Ia berharap peserta mampu menangkap tiga konsep yang diusung dalam seminar, yaitu adaptif, inovatif, dan kolaboratif. Namun, meskipun sudah eksis berdakwah sesuai tuntunan, tapi harus yakin bahwa yang mengubah mereka adalah Allah dan ini selaras dengan pesan Al-Qur’an.
Menurutnya, orang yang tidak berdakwah karena alasan ilmu, maka dakwah tidak bisa berjalan maksimal karena minimnya jumlah dai dan banyak jumlah umat. Jadi seluruh elemen wajib berdakwah sesuai kapasitas keilmuan. Misal, jika hanya mampu berdakwah karena baru tamat belajar kitab Masailal Muhtadi, maka lakukan itu. Kalau menunggu harus tamat semisal kitab Zadul Ma’ad atau kitab pling tinggi yang diajarkan di dayah, tentu akan terjadi kekosongan waktu yang panjang tanpa pendakwah.
“Bayangkan betapa terabaikan umat tanpa pendakwah,” katanya.
Dalam berdakwah, tegas H Salman, komunikasi harus selalu inovatif, tidak hanya terbiasa dengan bahasa lama. Kadang ada orang tidak suka mendengar ceramah yang bertele-tele, maka ubah dengan bahasa serta inovasi komunikasi.
Sementara terkait kolaboratif, kata Ketua PW LDNU Aceh, amat penting dilakukan agar umat betah dengan konsep perpaduan dakwah kekinian. Karenanya, kami membuka ruang bagi siapa pun agar bisa bergabung dalam barisan LDNU Aceh demi misi dakwah. Apa pun bekal materi hari ini maka anggap itu materi dari NU yang akan jadi materi dakwah nantinya. Sekarang memang tidak lansung berdampak, tapi suatu saat akan ada manfaat dari kegiatan hari ini.
“Wajar bila belum berdampak, karena semua butuh proses. Kita tidak boleh mendadak menjadi dai dan imam. Namun lalui prosesnya. Bekali diri dengan ilmu, suatu saat akan berdakwah di tempat yang Allah kehendaki. Jangan berpikir belajar di sini lalu akan menjadi dai di Aceh, bisa jadi di tempat lain, bahkan di luar negeri,” sebutnya.
Mari jadikan kegiatan ini sebagai momen meningkatkan diri menjadi calon dai yang adaptif, inovatif, dan kolaboratif. Teladani cara dai masa lalu menyerbakan Islam. Insyallah akan Allah berikan keberkahan.

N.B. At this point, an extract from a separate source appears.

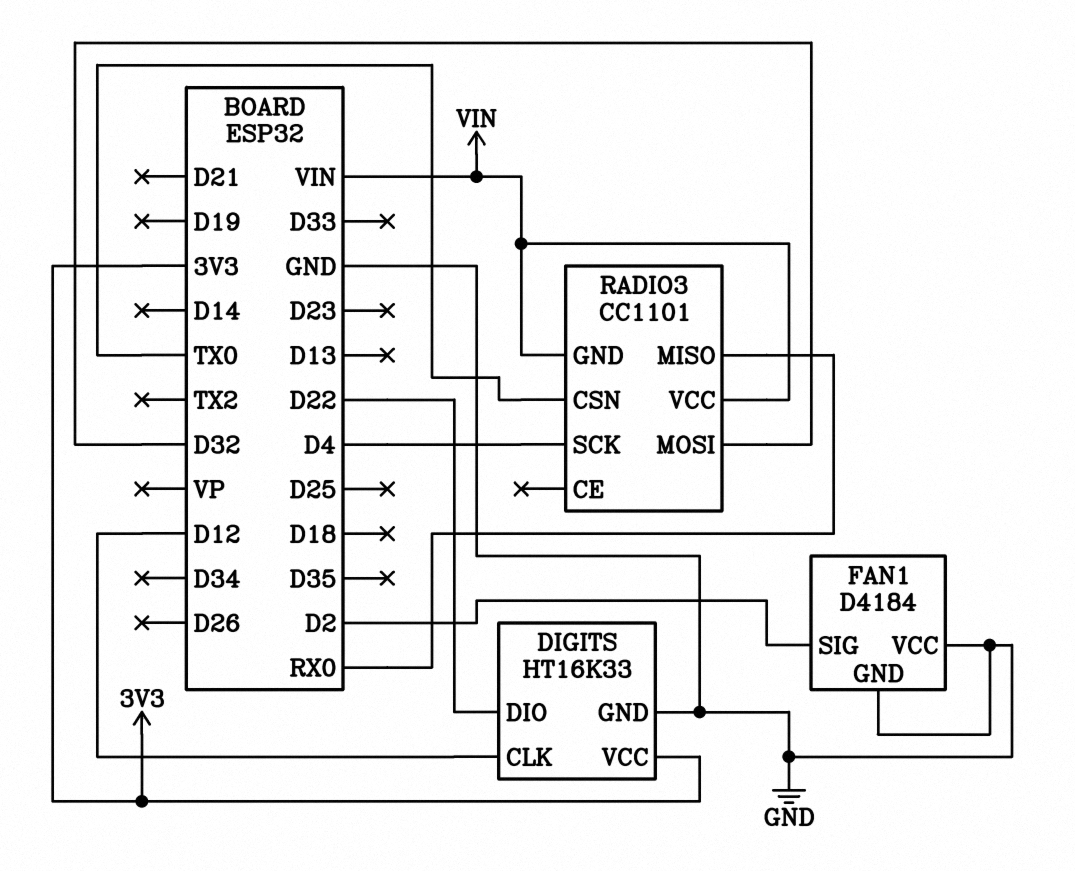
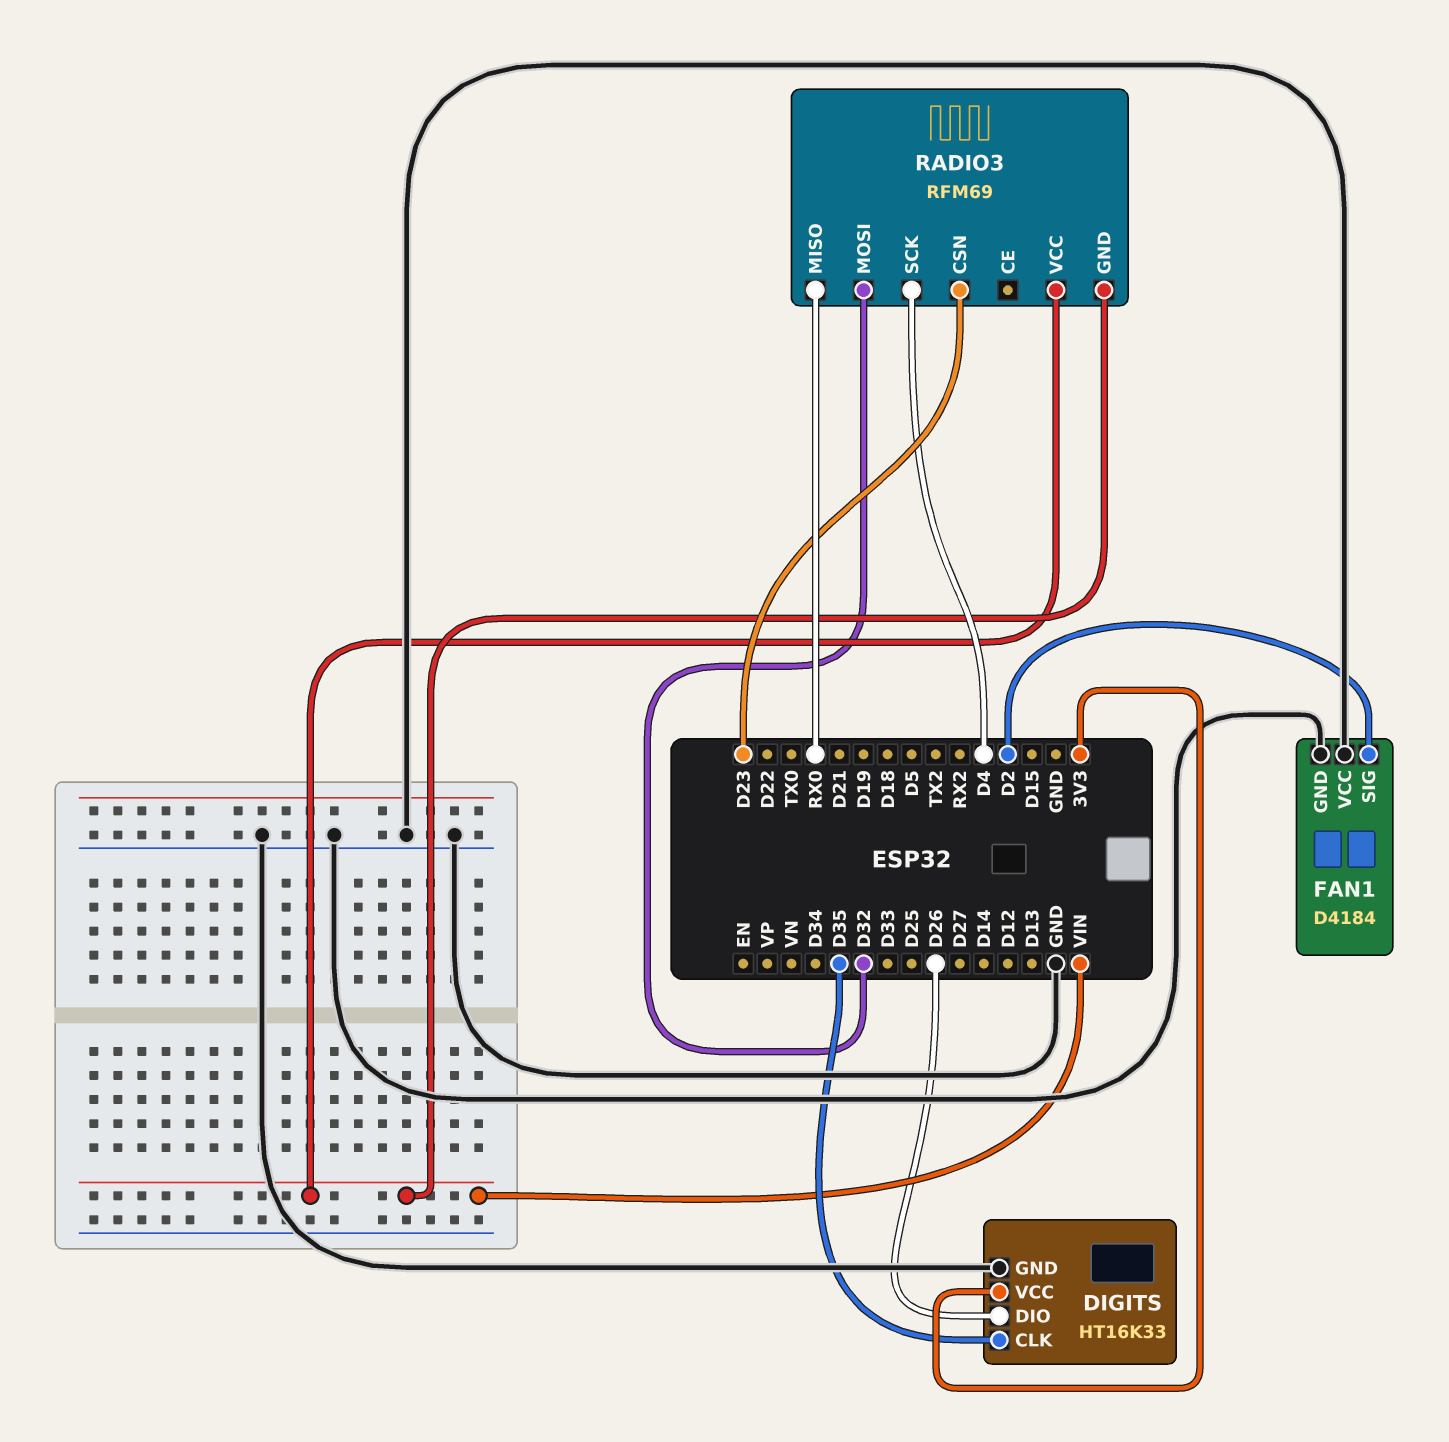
DIGITS pin CLK: D12 -> D35
DIGITS pin DIO: D22 -> D26
RADIO3: CC1101 -> RFM69
RADIO3 pin CSN: TX0 -> D23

Ketua panitia, Amiruddin mengatakan kegiatan tersebut didukung penuh oleh Kankemenag Kota Banda Aceh. Terima kasih atas partisipasi dan kolaborasi semua semua pihak.
Pemateri yang dihadirkan Sekretaris PW LDNU Aceh, Dr Furqan MA, perwakilan PWNU Aceh, Tgk Rusli Daud MA, dan BSI Regional Aceh, Erry Dianto ME.